It can be very difficult to find the positive in anxiety when it seems like only a negative weight I carry. Yet, in accepting my anxiety, I have come to see it differently. I used to think my need to be early and have everything just so was burdensome. These are some examples of questions that would fill my mind: In the effort of reducing my worry about being late, am I inconveniencing the person I’m meeting by arriving in advance? Do the expectations I aspire to uphold cause me to unintentionally strain myself or put a strain on others? In time, I have recognized being punctual and striving to do my best are positive attributes. In this light, I am able to see my anxiety encourages me to be a good planner. My family and friends value this organizational trait of mine and I have started to identify its importance, too.
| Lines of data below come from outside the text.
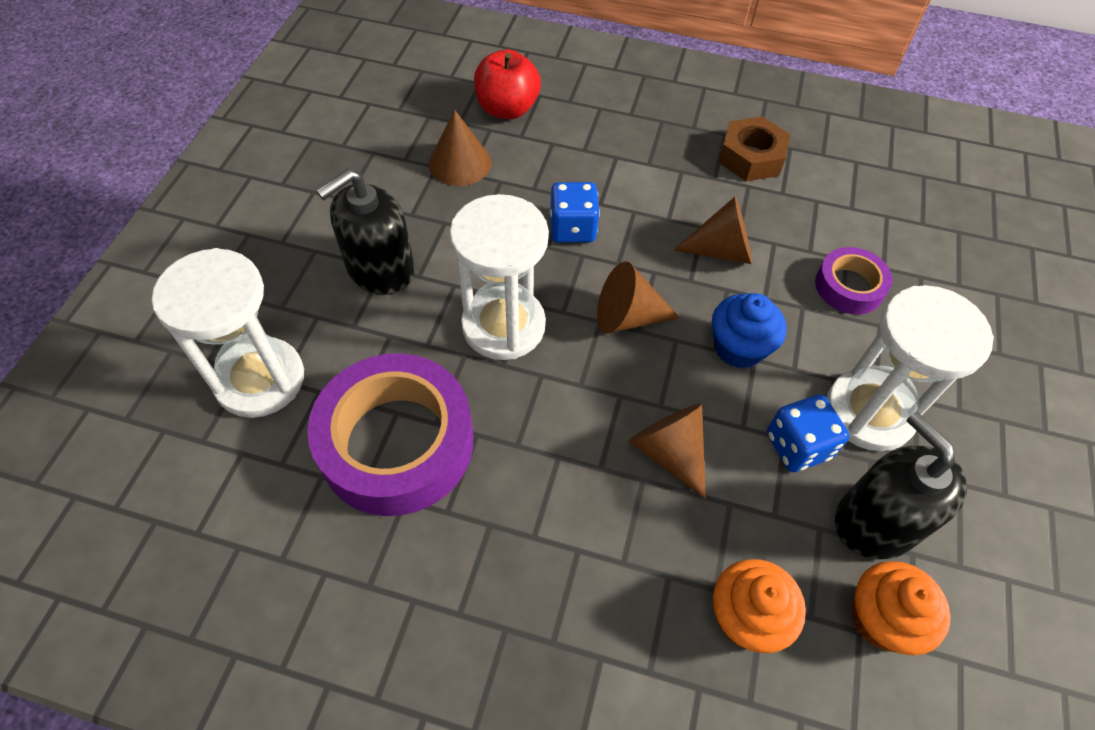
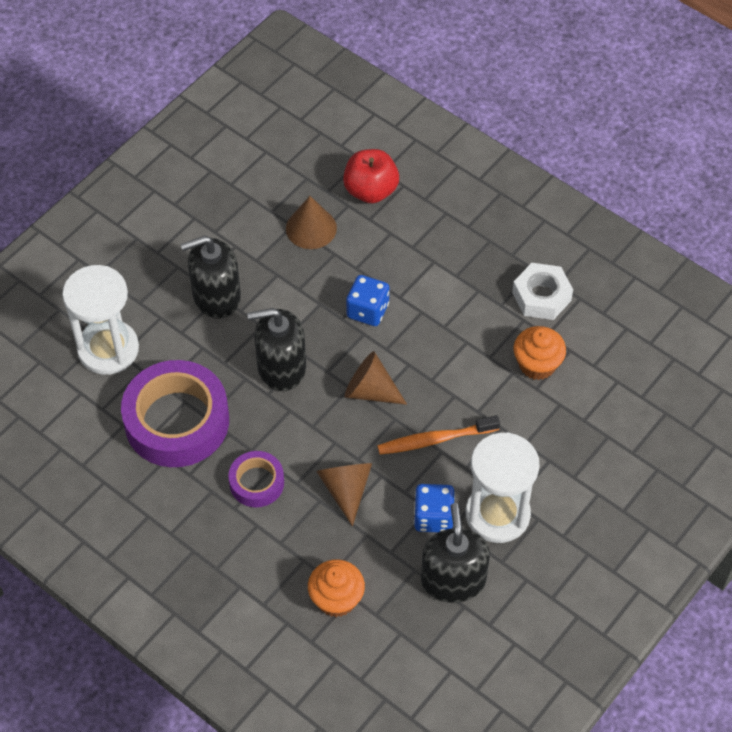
camera: 25 degrees right, 0 degrees up
(503, 326) = (281, 367): white hourglass -> black soap dispenser
(721, 250) = (468, 365): brown cone -> none
(739, 347) = (435, 440): blue cupcake -> orange toothbrush
(751, 157) = (541, 296): brown nut -> white nut
(849, 286) = (546, 425): purple tape -> purple tape (256, 483)
(881, 619) = (418, 632): orange cupcake -> orange cupcake (537, 364)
Worry does accompany each step of mine, but worry indicates I care a lot. All of the commitments I make in my life are meaningful to me, especially the relationships I share with my family and friends. Because I care, I worry. I know negative terms exist to describe the feeling of anxiety, such as “worrywart” or being “uptight.” These labels are hurtful and we must not define ourselves in this way. An anxious mind is a beautiful mind, too. As a person with anxiety, I understand it is a battle we fight every day. An invisible battle, yet so real and intense. Just because our struggles are invisible, it does not mean we are. Even when you may not feel like this, always remember you are fighting valiantly and you are never alone.